[Opening Data to use section]

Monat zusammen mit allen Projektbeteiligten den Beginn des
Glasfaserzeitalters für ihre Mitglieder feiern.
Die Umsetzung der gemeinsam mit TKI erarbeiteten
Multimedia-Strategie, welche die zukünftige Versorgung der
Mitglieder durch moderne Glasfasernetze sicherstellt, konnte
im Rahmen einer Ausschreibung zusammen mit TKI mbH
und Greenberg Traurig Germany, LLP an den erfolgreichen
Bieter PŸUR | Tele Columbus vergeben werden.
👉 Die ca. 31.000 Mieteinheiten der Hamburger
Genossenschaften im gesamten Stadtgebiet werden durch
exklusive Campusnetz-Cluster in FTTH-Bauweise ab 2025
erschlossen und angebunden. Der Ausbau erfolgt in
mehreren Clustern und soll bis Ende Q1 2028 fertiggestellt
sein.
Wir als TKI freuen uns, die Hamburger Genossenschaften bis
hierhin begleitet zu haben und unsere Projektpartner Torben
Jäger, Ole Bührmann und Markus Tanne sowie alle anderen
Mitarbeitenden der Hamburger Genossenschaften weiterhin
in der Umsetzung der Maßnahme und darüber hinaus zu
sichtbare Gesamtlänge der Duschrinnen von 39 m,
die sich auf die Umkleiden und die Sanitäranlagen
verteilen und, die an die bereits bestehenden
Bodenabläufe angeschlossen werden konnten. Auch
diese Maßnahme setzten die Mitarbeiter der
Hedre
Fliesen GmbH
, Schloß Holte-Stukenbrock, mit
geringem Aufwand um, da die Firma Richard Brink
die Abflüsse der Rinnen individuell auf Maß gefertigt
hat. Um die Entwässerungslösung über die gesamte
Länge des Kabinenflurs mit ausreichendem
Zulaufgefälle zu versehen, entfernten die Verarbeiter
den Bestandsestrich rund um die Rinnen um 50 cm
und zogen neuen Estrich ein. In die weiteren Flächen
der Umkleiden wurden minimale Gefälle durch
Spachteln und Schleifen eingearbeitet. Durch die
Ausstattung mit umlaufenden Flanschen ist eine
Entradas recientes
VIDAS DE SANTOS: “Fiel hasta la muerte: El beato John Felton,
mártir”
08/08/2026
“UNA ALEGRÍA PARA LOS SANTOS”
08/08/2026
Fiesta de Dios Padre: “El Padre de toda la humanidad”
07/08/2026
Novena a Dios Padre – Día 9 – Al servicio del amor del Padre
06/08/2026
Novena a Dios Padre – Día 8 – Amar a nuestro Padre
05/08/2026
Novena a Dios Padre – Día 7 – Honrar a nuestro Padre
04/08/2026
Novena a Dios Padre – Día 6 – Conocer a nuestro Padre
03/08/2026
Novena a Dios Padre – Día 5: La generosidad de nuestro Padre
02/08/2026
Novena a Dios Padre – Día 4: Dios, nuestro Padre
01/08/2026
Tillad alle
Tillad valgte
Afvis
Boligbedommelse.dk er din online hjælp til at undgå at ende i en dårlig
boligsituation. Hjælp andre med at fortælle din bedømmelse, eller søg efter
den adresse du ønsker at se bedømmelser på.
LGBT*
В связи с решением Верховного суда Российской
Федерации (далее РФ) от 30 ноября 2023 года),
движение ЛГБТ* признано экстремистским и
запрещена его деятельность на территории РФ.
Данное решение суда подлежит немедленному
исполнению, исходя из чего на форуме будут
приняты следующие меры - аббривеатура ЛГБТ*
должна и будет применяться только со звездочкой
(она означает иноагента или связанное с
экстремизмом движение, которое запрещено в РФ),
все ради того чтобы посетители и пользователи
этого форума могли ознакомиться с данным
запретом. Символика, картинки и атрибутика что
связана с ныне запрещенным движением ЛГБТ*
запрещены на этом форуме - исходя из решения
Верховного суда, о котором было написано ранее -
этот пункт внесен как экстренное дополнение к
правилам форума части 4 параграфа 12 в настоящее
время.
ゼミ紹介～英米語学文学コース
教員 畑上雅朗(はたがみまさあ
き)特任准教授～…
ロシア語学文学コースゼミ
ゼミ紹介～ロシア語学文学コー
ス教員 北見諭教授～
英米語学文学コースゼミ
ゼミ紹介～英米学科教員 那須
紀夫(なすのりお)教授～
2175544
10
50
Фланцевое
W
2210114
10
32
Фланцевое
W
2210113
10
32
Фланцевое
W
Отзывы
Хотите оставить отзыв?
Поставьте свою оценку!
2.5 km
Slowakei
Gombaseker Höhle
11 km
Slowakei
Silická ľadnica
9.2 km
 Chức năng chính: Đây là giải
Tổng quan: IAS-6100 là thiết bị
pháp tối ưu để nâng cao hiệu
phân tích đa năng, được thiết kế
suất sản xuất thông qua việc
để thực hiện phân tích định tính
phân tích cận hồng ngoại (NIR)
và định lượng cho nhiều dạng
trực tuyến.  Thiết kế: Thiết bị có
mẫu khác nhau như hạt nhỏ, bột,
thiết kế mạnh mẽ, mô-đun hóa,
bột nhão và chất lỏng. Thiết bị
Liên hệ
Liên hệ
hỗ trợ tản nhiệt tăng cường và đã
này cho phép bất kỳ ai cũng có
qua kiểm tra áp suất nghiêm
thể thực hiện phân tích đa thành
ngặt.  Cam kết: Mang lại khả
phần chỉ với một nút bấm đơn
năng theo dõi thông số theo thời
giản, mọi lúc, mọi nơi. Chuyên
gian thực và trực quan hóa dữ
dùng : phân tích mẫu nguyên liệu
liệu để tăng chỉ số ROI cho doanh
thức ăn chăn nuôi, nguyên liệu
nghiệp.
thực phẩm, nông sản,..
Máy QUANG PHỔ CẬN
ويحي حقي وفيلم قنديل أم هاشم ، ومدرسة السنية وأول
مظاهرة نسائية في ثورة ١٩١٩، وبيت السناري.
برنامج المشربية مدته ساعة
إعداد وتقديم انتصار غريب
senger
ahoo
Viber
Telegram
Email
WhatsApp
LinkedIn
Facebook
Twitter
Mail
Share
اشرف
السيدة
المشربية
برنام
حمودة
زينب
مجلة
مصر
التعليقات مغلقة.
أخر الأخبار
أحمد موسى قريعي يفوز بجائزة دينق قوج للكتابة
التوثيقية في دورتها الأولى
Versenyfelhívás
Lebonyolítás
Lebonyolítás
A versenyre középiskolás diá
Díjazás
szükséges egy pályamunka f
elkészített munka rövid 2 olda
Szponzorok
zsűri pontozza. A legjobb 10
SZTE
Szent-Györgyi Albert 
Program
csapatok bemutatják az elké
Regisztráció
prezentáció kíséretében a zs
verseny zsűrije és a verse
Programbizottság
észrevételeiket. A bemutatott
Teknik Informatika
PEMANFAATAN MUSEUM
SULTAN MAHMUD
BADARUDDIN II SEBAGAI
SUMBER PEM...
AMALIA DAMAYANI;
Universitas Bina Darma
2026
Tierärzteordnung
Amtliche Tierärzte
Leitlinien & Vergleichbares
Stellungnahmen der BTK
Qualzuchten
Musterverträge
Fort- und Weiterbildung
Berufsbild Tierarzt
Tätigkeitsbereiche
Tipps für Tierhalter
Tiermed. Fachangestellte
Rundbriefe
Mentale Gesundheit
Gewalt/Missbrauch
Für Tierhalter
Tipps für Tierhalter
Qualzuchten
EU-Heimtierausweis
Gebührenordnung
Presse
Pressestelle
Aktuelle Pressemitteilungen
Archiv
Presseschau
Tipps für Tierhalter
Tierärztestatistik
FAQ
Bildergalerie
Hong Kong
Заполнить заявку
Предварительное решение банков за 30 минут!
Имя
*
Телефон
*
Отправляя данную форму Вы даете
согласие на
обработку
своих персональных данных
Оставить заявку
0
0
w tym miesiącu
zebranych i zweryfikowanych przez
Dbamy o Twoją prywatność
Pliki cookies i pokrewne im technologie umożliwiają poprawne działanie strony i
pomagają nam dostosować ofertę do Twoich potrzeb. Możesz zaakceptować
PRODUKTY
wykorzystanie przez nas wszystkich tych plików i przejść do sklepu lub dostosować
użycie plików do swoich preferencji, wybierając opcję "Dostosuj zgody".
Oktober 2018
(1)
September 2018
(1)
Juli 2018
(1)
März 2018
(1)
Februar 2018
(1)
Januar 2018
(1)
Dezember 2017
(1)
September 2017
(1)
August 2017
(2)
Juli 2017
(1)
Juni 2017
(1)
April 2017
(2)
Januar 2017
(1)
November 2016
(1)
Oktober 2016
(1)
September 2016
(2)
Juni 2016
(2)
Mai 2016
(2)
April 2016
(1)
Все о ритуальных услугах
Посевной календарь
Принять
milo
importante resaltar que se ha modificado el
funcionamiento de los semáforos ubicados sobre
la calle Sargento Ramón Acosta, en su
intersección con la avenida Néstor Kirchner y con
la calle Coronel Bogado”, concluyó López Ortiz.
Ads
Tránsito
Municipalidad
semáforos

[Closing Data to use section]

## [Brief]
Could you return exactly the stretch of the data above that starts at the line with "im Rahmen einer" and ends at the line with "Genossenschaften im gesamten", both lines included?

## [Problem solution]
im Rahmen einer Ausschreibung zusammen mit TKI mbH
und Greenberg Traurig Germany, LLP an den erfolgreichen
Bieter PŸUR | Tele Columbus vergeben werden.
👉 Die ca. 31.000 Mieteinheiten der Hamburger
Genossenschaften im gesamten Stadtgebiet werden durch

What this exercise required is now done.